Nations of addicts

Watch out America, a new study suggest that Great Britain is a society of addicts.

The Guardian reports it thus: images-1

“Othello, act 2, scene 3. As part of his evil plan, Iago, you will remember, is trying to get Cassio drunk, singing a song to get him rowdy. “I learned it in England,” he says, “where, indeed, they are most potent in potting: your Dane, your German, and your swag-bellied Hollander – Drink, ho! – are nothing to your English.” Ever the entertainer, Shakespeare knew that you could always get a cheer from a crowd in this country by complimenting them on their drinking.

“But why is it a compliment? The crippling intensity of one’s hangover the morning after, the unwiseness of one’s antics the night before, what makes these things that Britons boast about? The Centre for Social Justice, founded by Iain Duncan Smith, has just released a report that argues for it to be a matter of shame. “Britain is the addicted man of Europe,” the authors say. “Growing sections of society are dependent upon mind-altering substances.”

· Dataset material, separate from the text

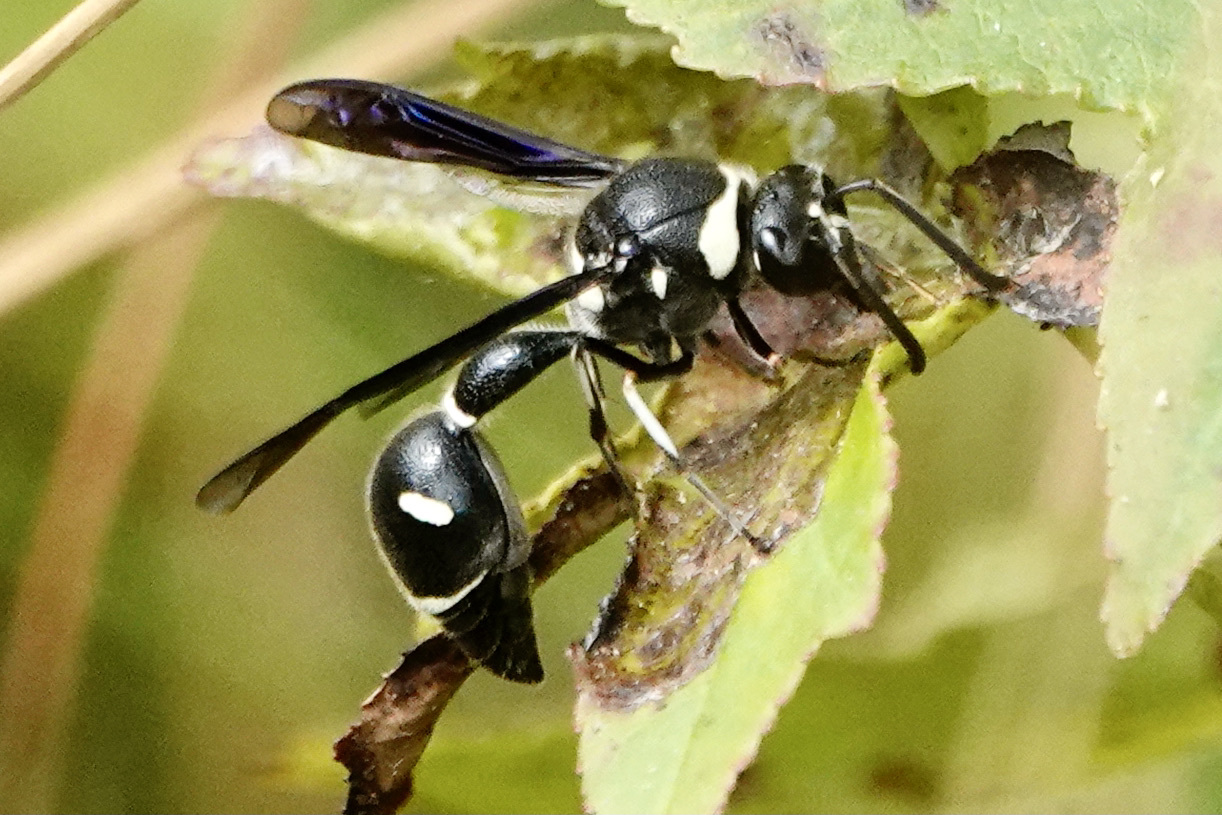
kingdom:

“The report itself is a muddled, shrill and selective document, determined to bring together issues such as binge drinking, heroin addiction, legal highs, cannabis smoking and alcoholism, which have different levels of seriousness, patterns of use and potential for harm. Yet at the heart of it lies a truth: Britain is a nation addicted, not necessarily to drugs oralcohol per se, but to excess itself.

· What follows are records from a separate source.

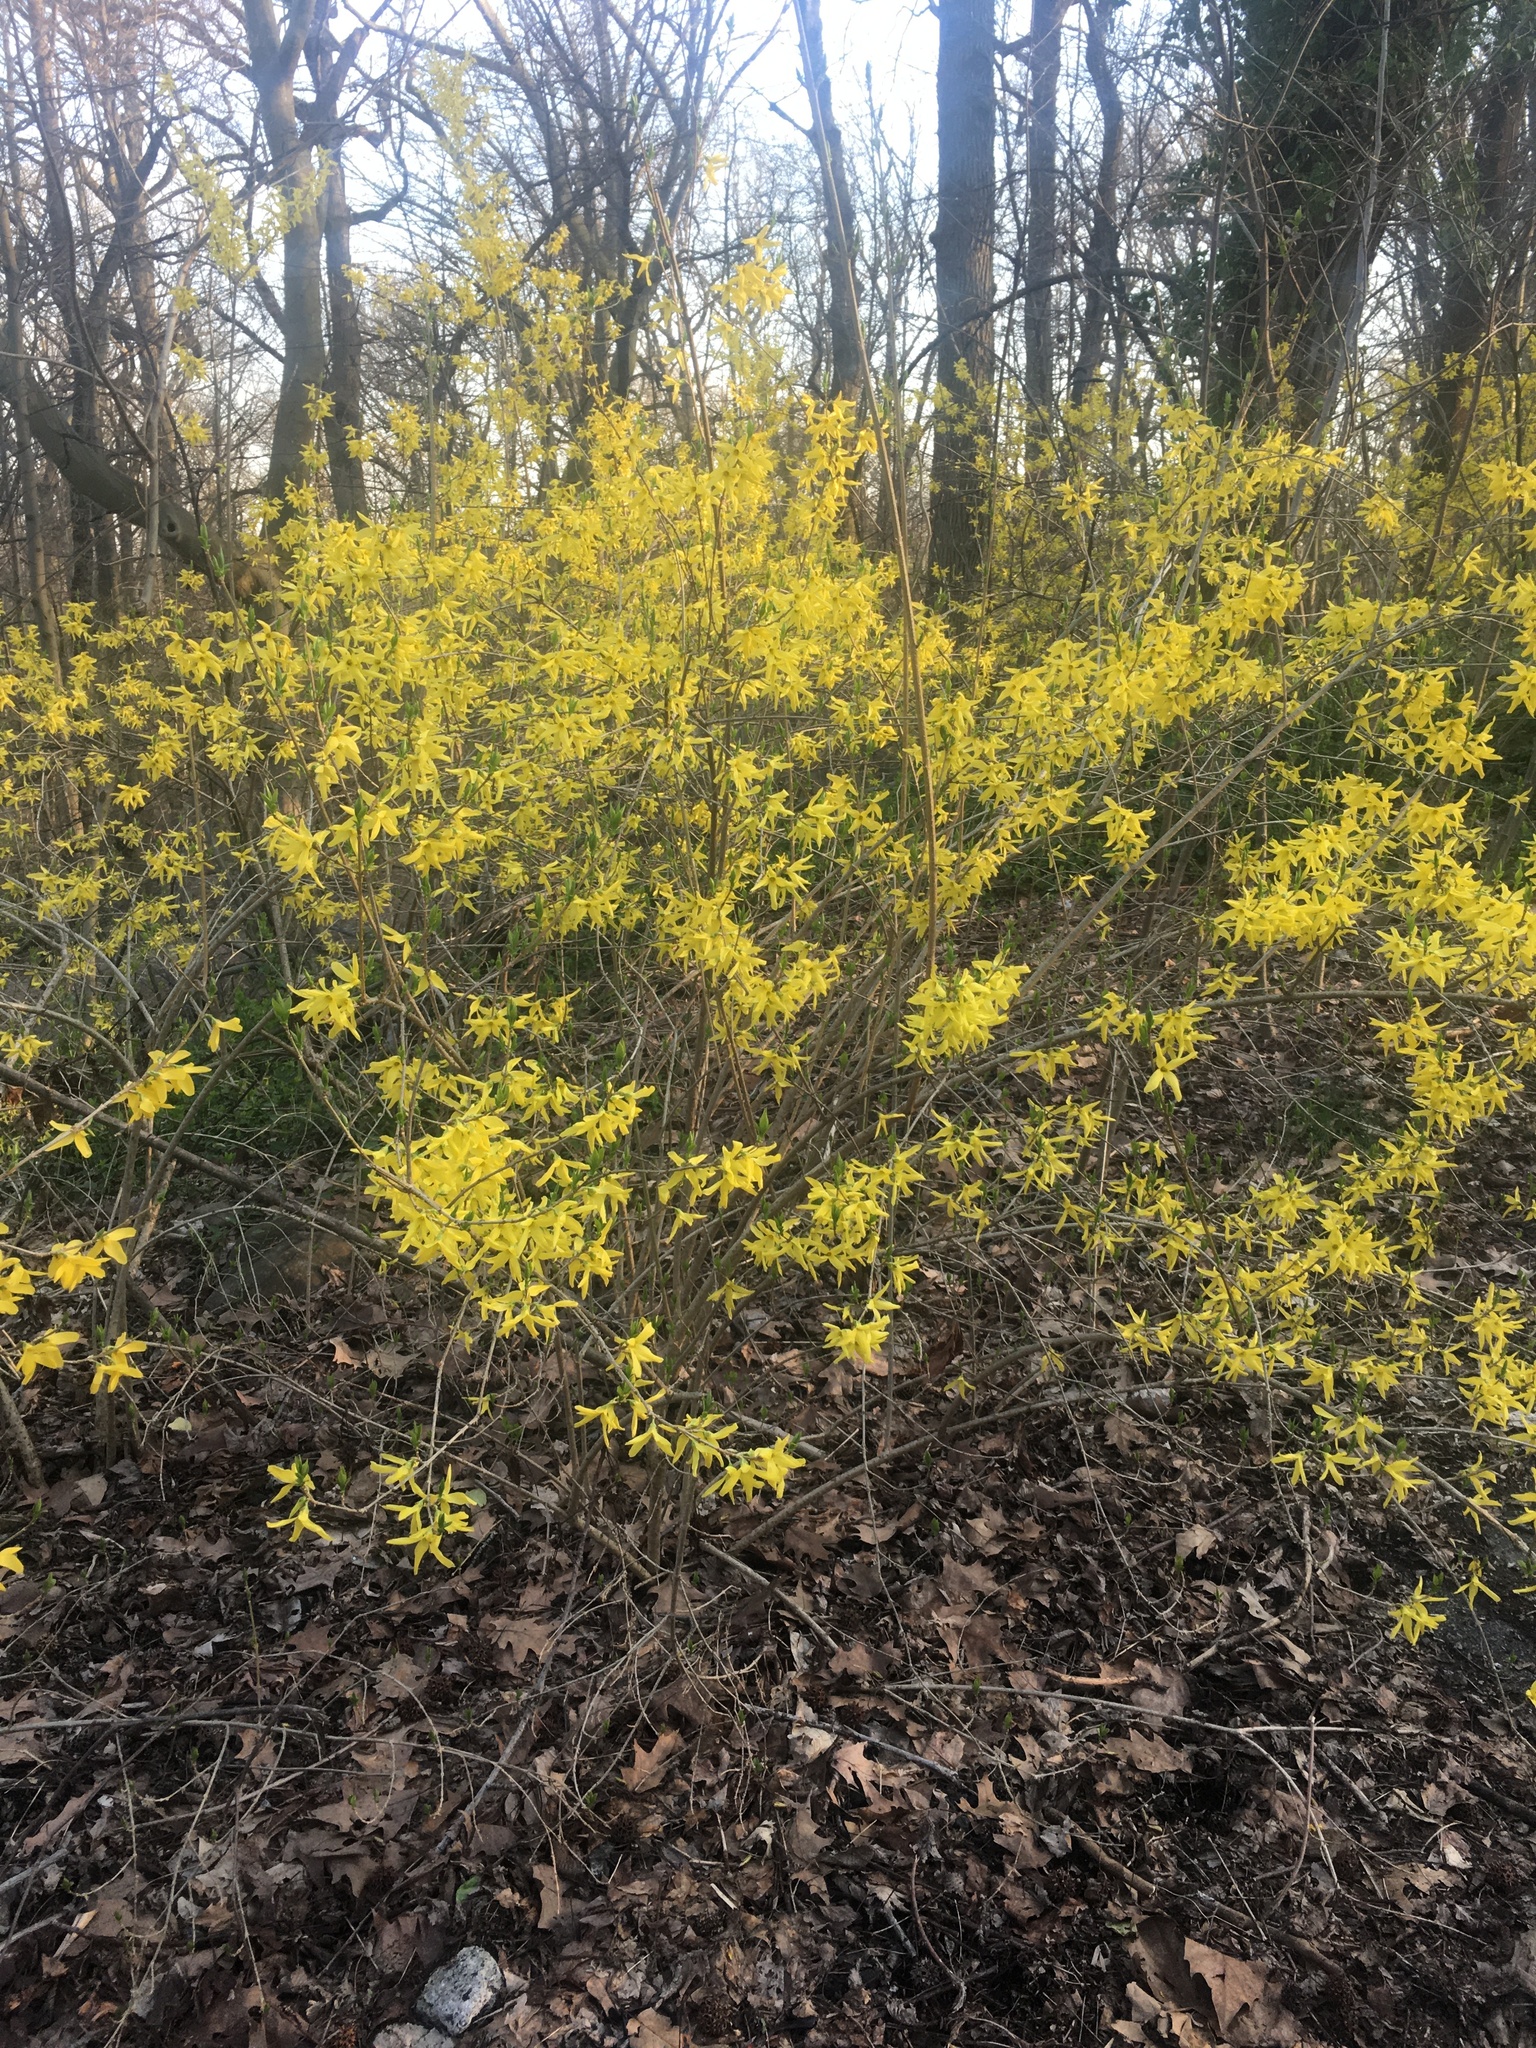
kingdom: Plantae
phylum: Tracheophyta
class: Magnoliopsida
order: Lamiales
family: Oleaceae
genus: Forsythia
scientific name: Forsythia intermedia
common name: Forsythia
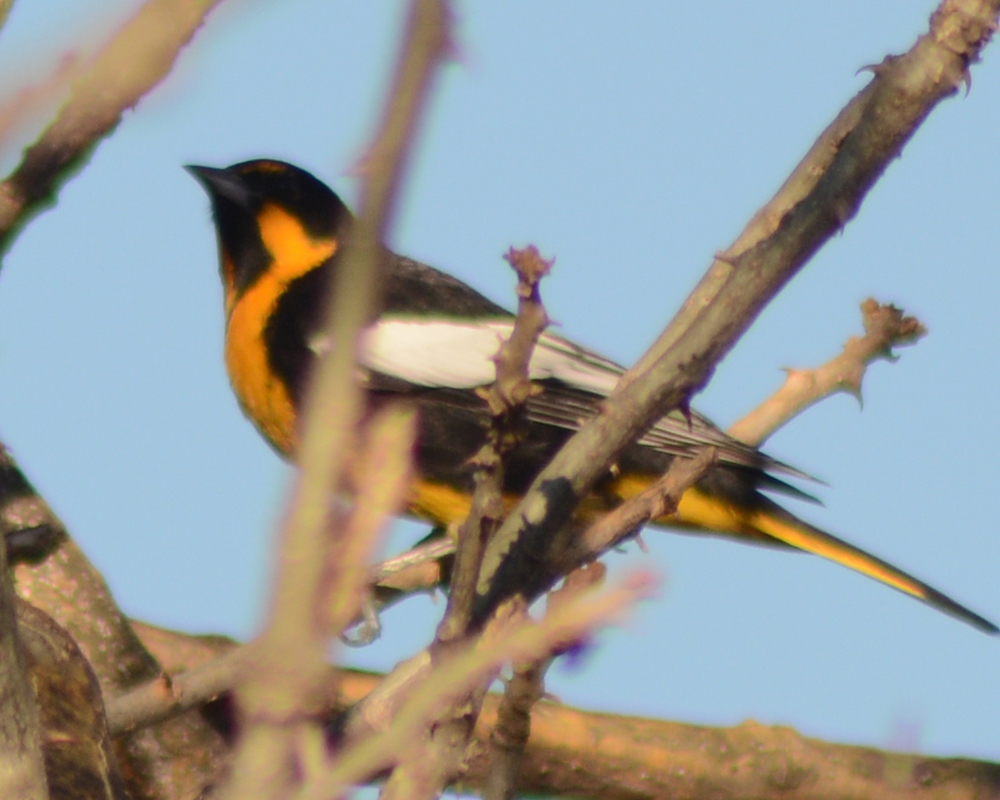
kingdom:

“Here the facts are not in question. Although rates of drug use are broadly stable or falling, rates of opiate addiction are high in European terms, and in its penchant for party drugs Britain leads the world. Last year’s World Drugs report, which ranked countries on the prevalence of different drugs, put the Isle of Man and Scotland at numbers one and two for cocaine use, with England fourth and Wales sixth. All four figured in the top 10 for ecstasy use as well. Britain also appears to be a hub for the development of new synthetic drugs, often known as “legal highs”, because our laws take a while to ban them.

“Yet the harms these do are insignificant compared with alcohol. In western Europe, the report claims, British men have the second-highest rate of alcohol dependence. (Although, by eastern European standards, we look almost teetotal.) Among British women, however, alcohol dependence is the highest in the continent.

“Still worse than mere dependance, however, is a culture that depends on bingeing. “Bingeing is worse, because it’s the peak alcohol that maximises toxicity,” says Professor David Nutt, author of Drugs Without the Hot Air and former chair of the government’s Advisory Council on the Misuse of Drugs. “And the binge tradition is something that Britain has pioneered.” According to Nutt, since the early 1970s, when the figures began to be collected, deaths from alcohol-related liver disease in the UK have quadrupled. At the same time, deaths from heart disease – for instance – have halved.